The output should hold exactly, and only, the lines from the line bearing "L: 10 -> 2.5" through the last line of the listing below, and no pictures.

> [GIVEN DATA]
--------
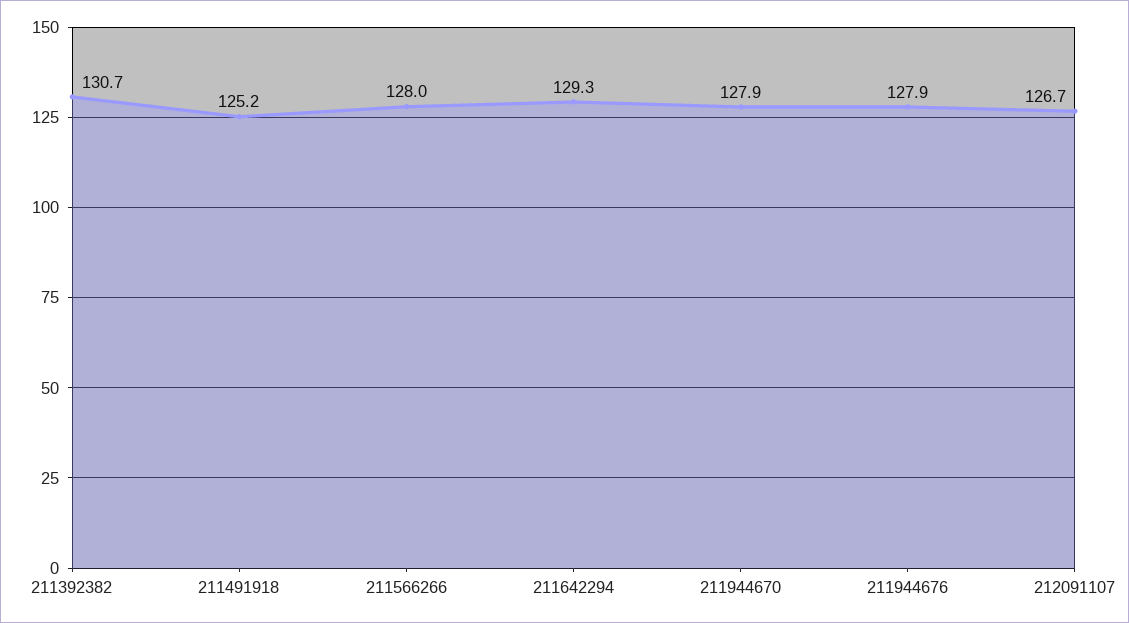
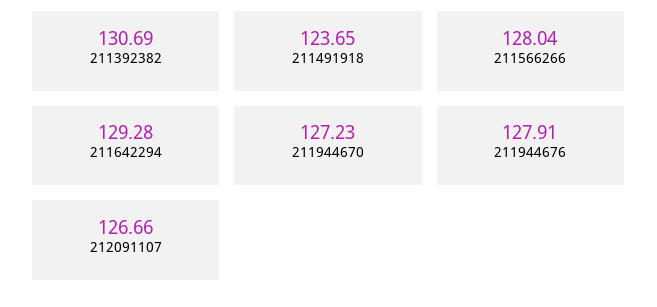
211491918: 125.2 -> 123.65
211944670: 127.9 -> 127.23

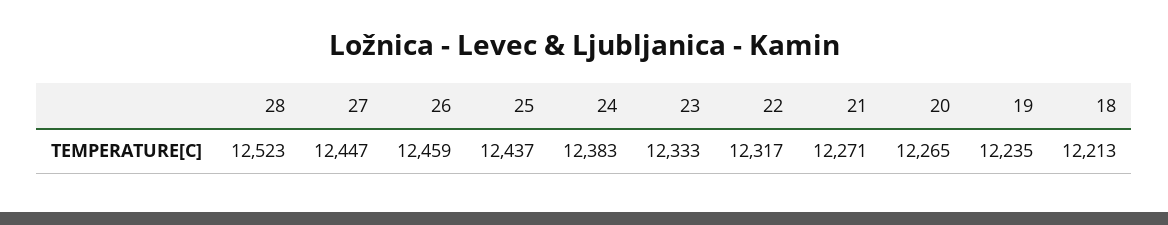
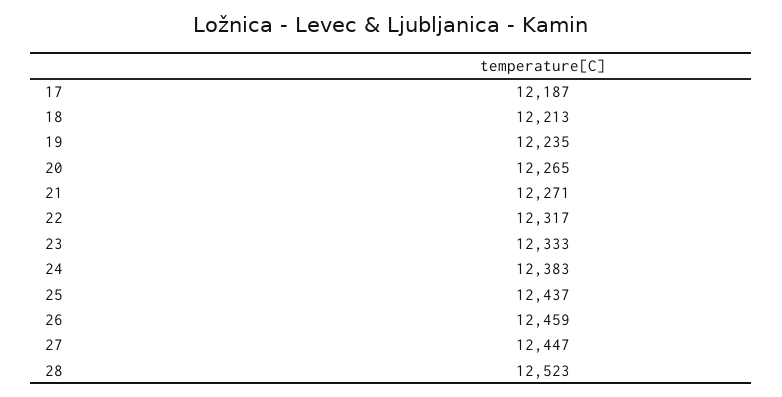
17: none -> 12187

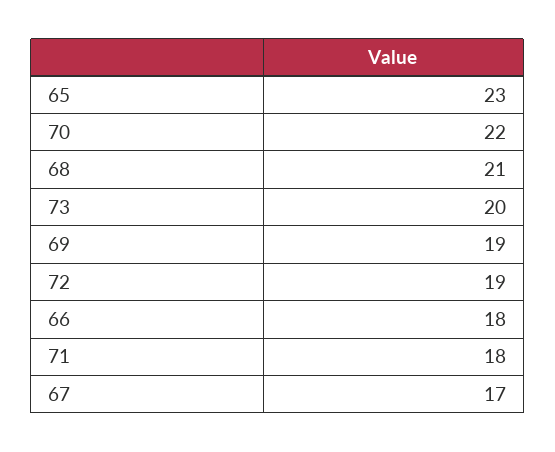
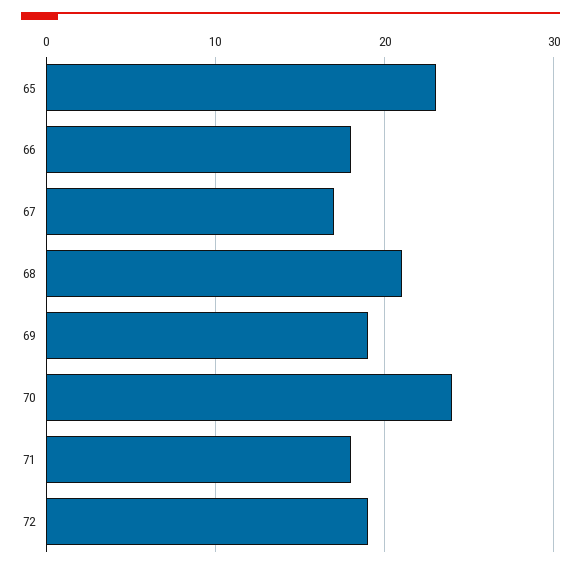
70: 22 -> 24
73: 20 -> none

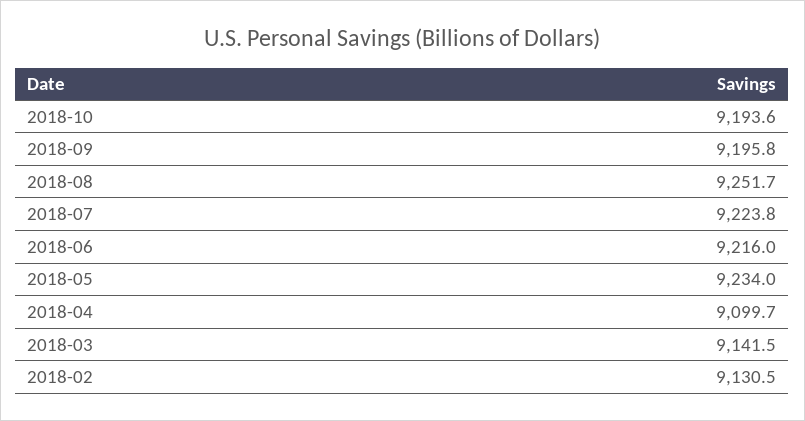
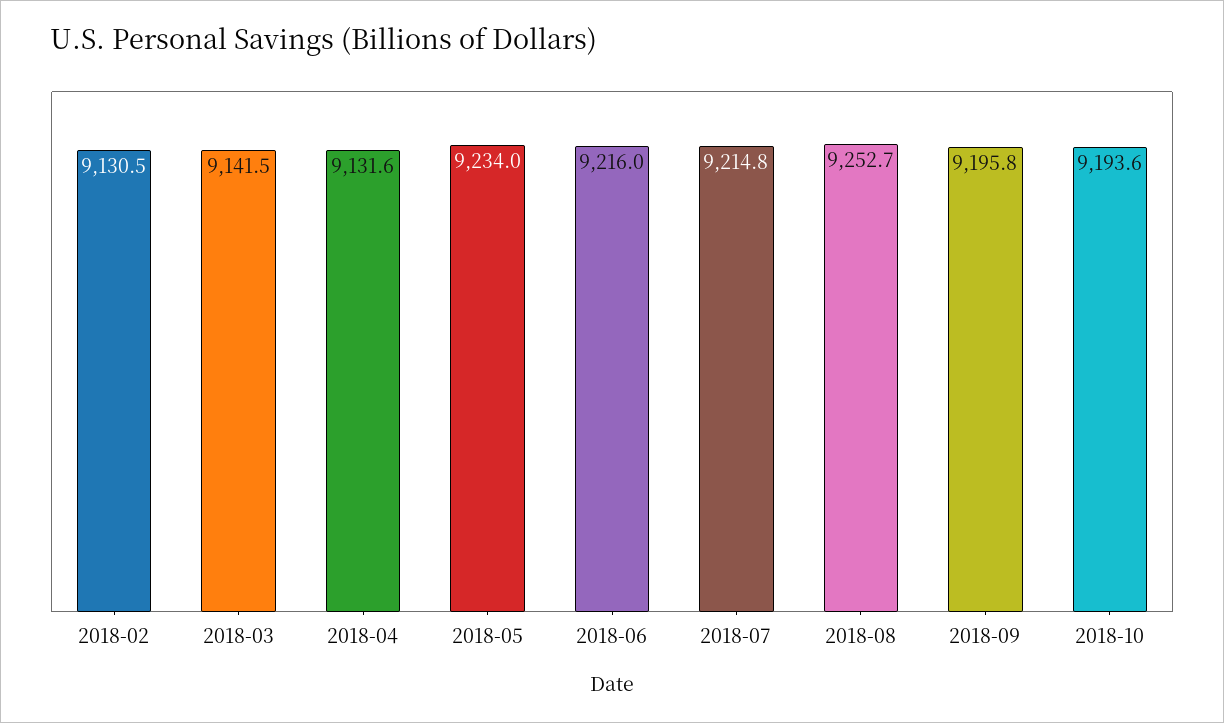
2018-08: 9251.7 -> 9252.7
2018-07: 9223.8 -> 9214.8
2018-04: 9099.7 -> 9131.6

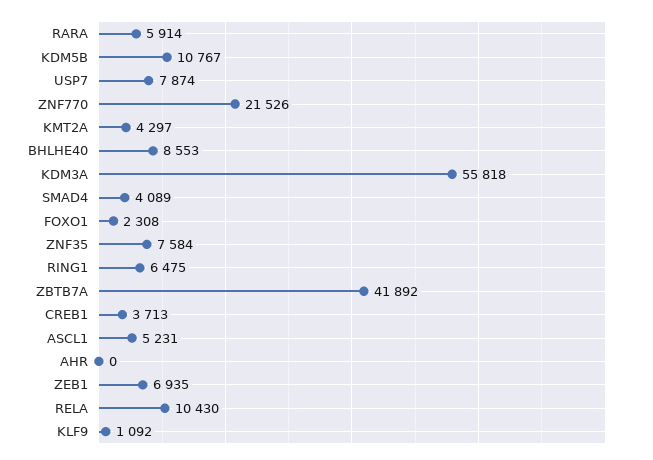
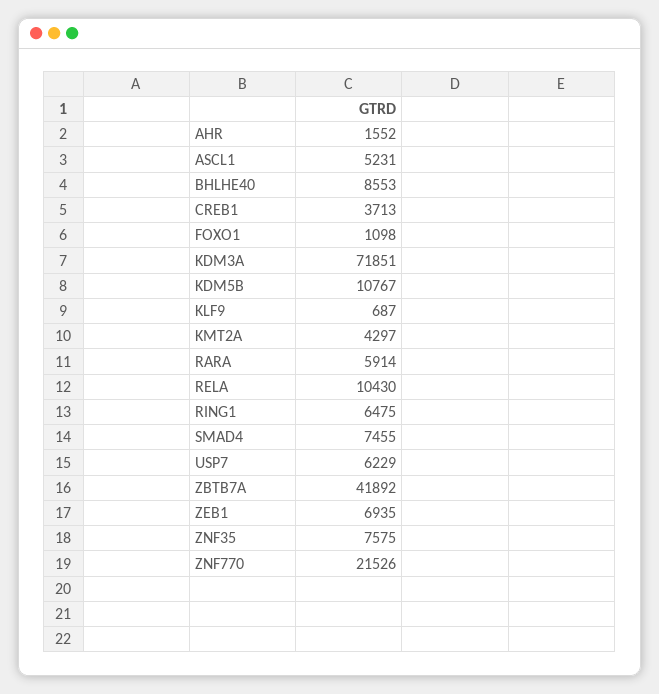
USP7: 7874 -> 6229
KDM3A: 55818 -> 71851
SMAD4: 4089 -> 7455
FOXO1: 2308 -> 1098
ZNF35: 7584 -> 7575
AHR: 0 -> 1552
KLF9: 1092 -> 687

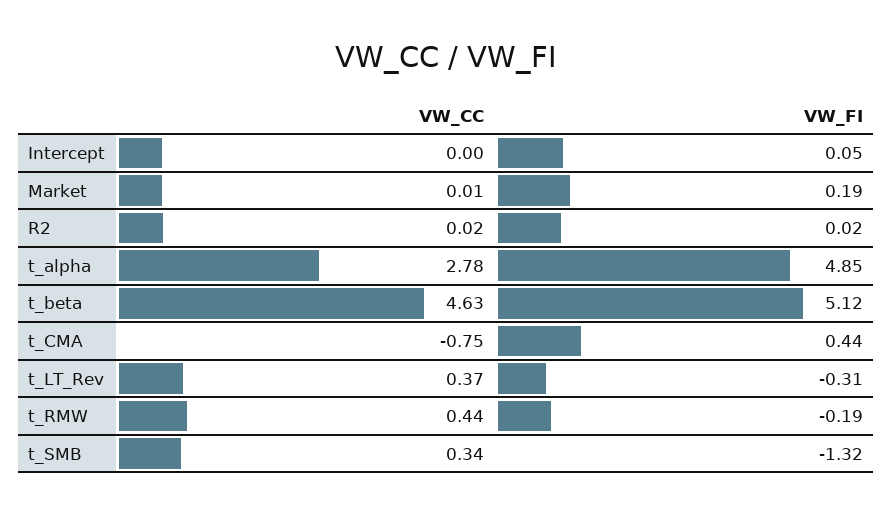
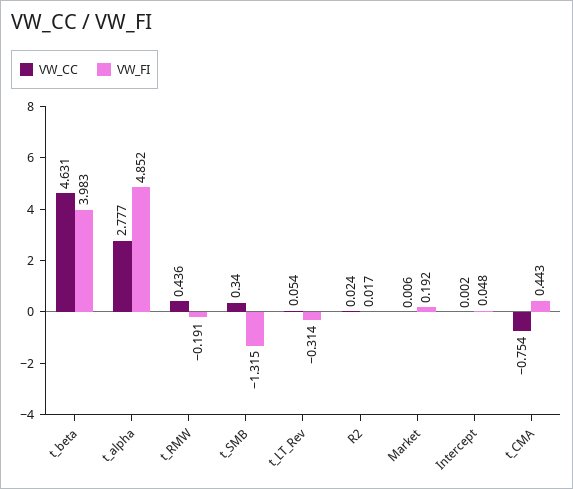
VW_FI, t_beta: 5.12 -> 3.983
VW_CC, t_LT_Rev: 0.37 -> 0.054

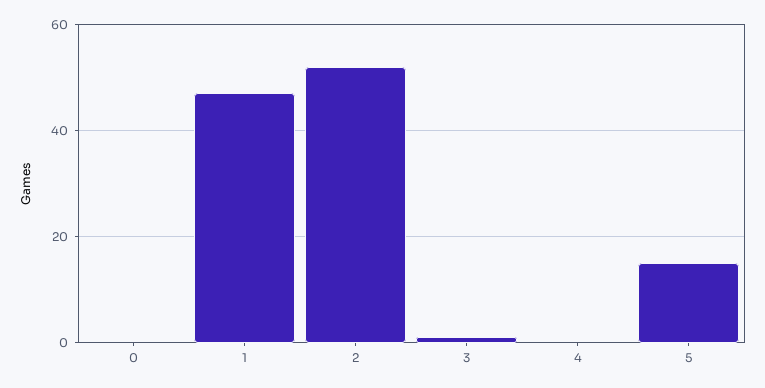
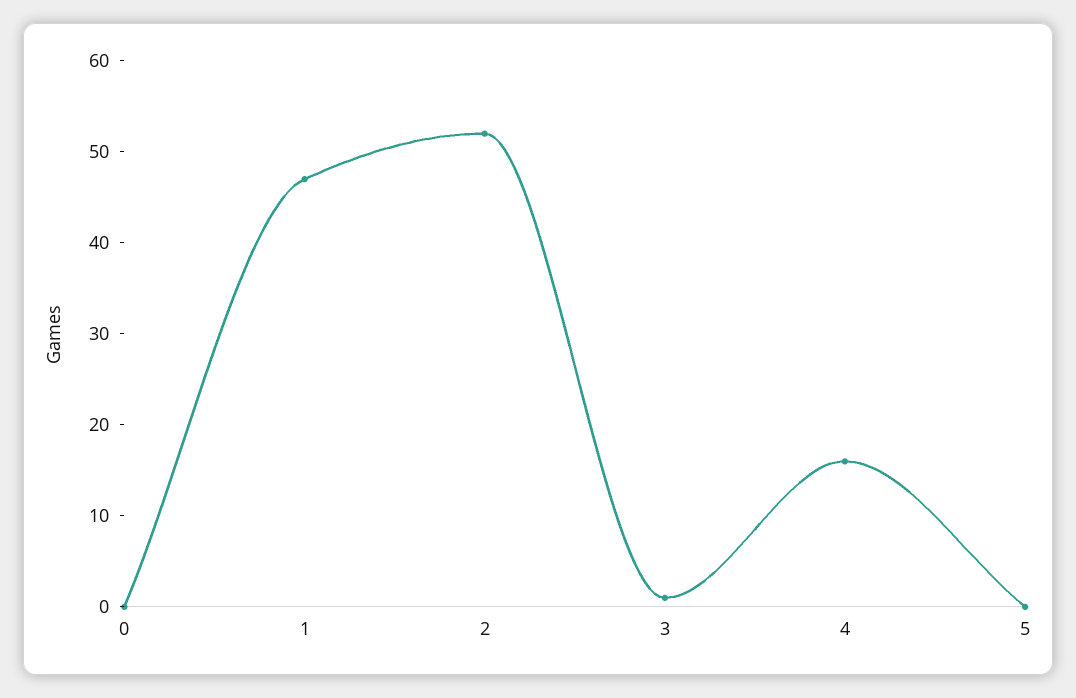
4: 0 -> 16
5: 15 -> 0

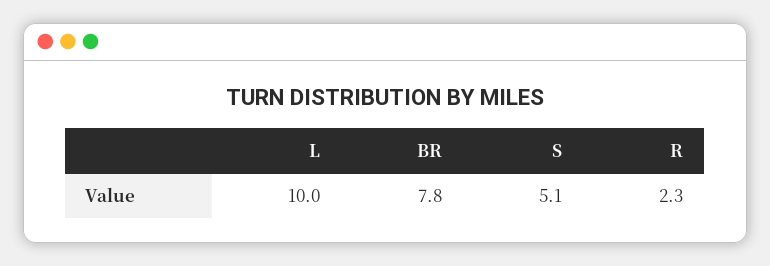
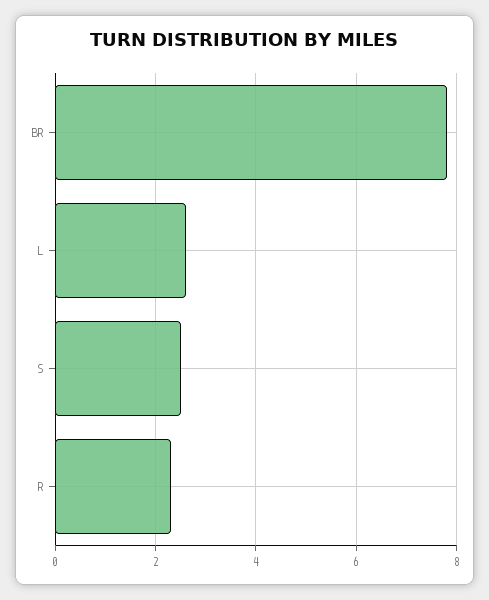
L: 10 -> 2.5
S: 5.1 -> 2.5

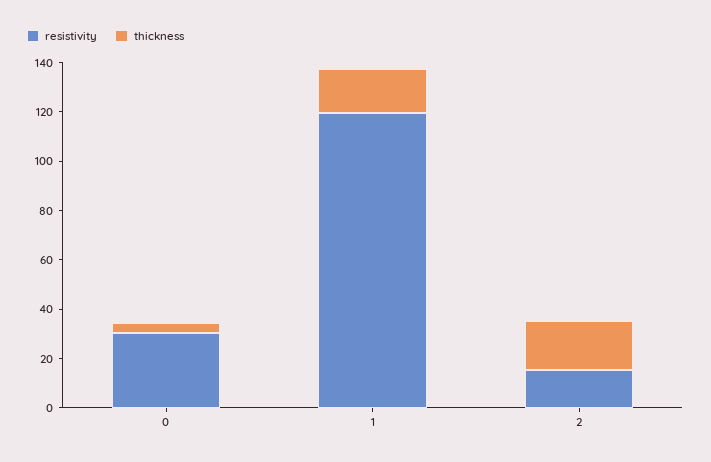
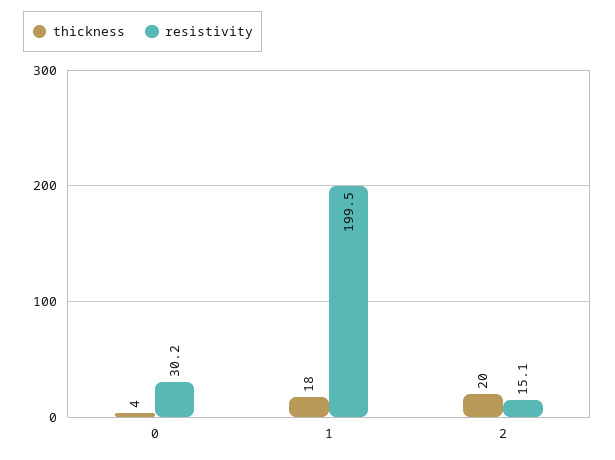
resistivity, 1: 120 -> 199.5

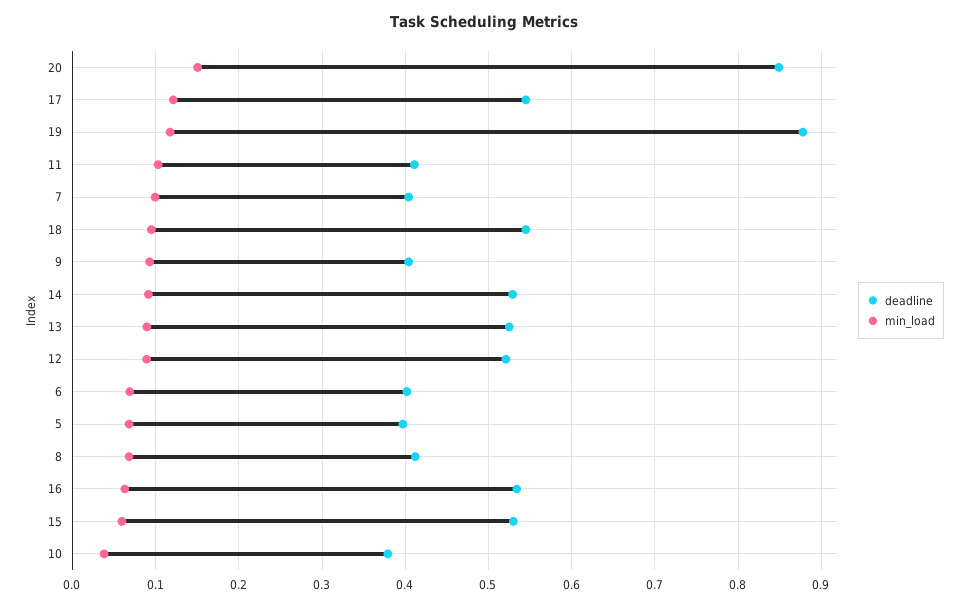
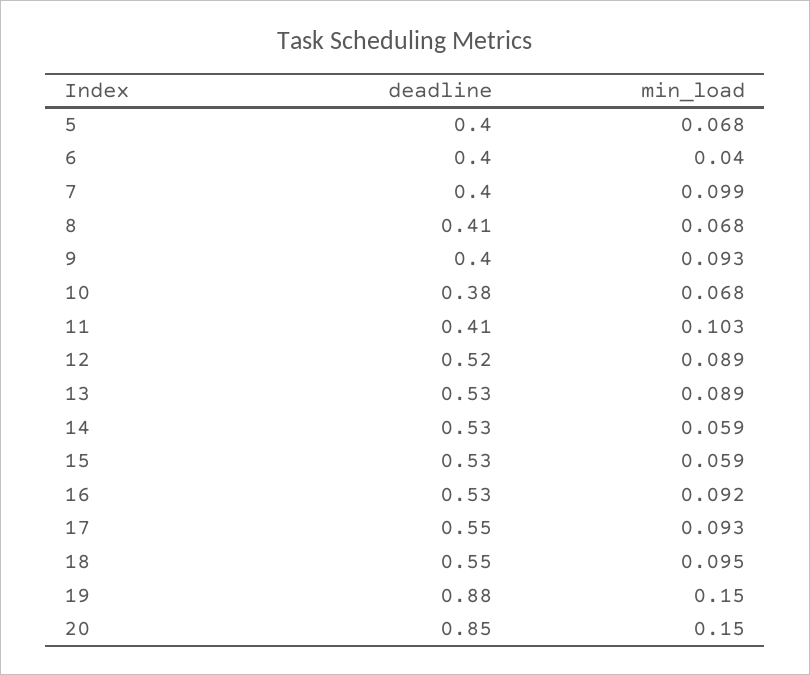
min_load, 17: 0.12 -> 0.093
min_load, 19: 0.12 -> 0.15
min_load, 14: 0.09 -> 0.059
min_load, 6: 0.07 -> 0.04
min_load, 16: 0.06 -> 0.092
min_load, 10: 0.04 -> 0.068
--------
> [SOLUTION FOR THIS TASK]
L: 10 -> 2.5
S: 5.1 -> 2.5

resistivity, 1: 120 -> 199.5

min_load, 17: 0.12 -> 0.093
min_load, 19: 0.12 -> 0.15
min_load, 14: 0.09 -> 0.059
min_load, 6: 0.07 -> 0.04
min_load, 16: 0.06 -> 0.092
min_load, 10: 0.04 -> 0.068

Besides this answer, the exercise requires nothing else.